• **Text extract**
....

That sounds about right to me — the call wasn’t about furthering controversial elements of President Obama’s agenda, but it was about deliberately politicizing art — that is to say, encouraging artists to advance particular public policy goals rather than enabling them to spend their time and energy creating works of truth or beauty to the best of their ability….It is that effort that I find objectionable, as should anyone who values art or the autonomy or creative people.

So if this conference call had been with, say, a bunch of educator types, urging them to promote public service among schoolkids, would that have been OK?  Or how about law enforcement groups?  Or veterans groups?

....

How would the passage about the conference call urging artists to promote policy goals go on from the point where it stops?

Records from a dataset:
....

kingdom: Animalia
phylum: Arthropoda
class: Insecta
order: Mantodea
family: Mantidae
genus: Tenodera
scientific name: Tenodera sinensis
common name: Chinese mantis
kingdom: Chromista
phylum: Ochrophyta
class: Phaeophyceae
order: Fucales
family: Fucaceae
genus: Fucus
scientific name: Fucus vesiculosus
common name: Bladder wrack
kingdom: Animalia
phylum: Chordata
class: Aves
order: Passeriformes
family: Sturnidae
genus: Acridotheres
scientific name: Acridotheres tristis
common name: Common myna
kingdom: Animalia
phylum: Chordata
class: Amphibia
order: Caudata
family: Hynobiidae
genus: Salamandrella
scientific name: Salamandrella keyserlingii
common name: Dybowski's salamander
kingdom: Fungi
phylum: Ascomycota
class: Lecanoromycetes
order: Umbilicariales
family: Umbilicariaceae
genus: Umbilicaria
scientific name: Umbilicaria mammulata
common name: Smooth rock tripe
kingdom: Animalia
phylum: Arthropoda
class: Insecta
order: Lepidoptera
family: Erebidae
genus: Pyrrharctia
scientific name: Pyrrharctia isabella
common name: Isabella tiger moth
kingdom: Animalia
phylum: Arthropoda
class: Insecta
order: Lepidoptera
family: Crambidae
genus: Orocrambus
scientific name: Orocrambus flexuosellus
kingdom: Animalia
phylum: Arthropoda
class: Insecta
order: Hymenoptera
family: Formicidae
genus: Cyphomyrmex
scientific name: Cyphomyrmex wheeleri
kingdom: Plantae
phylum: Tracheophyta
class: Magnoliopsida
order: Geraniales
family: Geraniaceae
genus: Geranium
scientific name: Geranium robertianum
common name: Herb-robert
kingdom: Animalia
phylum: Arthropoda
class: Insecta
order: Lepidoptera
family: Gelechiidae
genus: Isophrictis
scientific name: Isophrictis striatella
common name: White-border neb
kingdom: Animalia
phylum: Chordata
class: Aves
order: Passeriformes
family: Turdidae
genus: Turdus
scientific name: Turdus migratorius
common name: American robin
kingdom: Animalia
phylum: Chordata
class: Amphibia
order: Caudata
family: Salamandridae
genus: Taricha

....

• **Answer to the exercise**
Because I don’t quite see the difference.  Artists don’t exist on some kind of pristine plane of their own and they don’t do their work in a vacuum.  They’re all part of the same culture as the rest of us, and they react to it and try to influence it just like everyone else.  In fact, artists themselves probably view their work as more explicitly political, in the broad sense of the term, than practically any group of people outside of politicians themselves and the professional pundit/lobbyist/think tank industry that hovers around them.  The whole idea of “politicizing” art is as redundant as the idea of militarizing the Pentagon.

It seems to me that trying to persuade people to promote public service is either a good idea or it’s not.  If it’s too heavy handed, it’s not.  If there are overtones of political payoff, it’s not.  If there are insinuations that people who play along will get more grant money, it’s not.  But I have a hard time buying the idea that it’s affected one way or another by the allegedly delicate artistic sensibilities of the people involved.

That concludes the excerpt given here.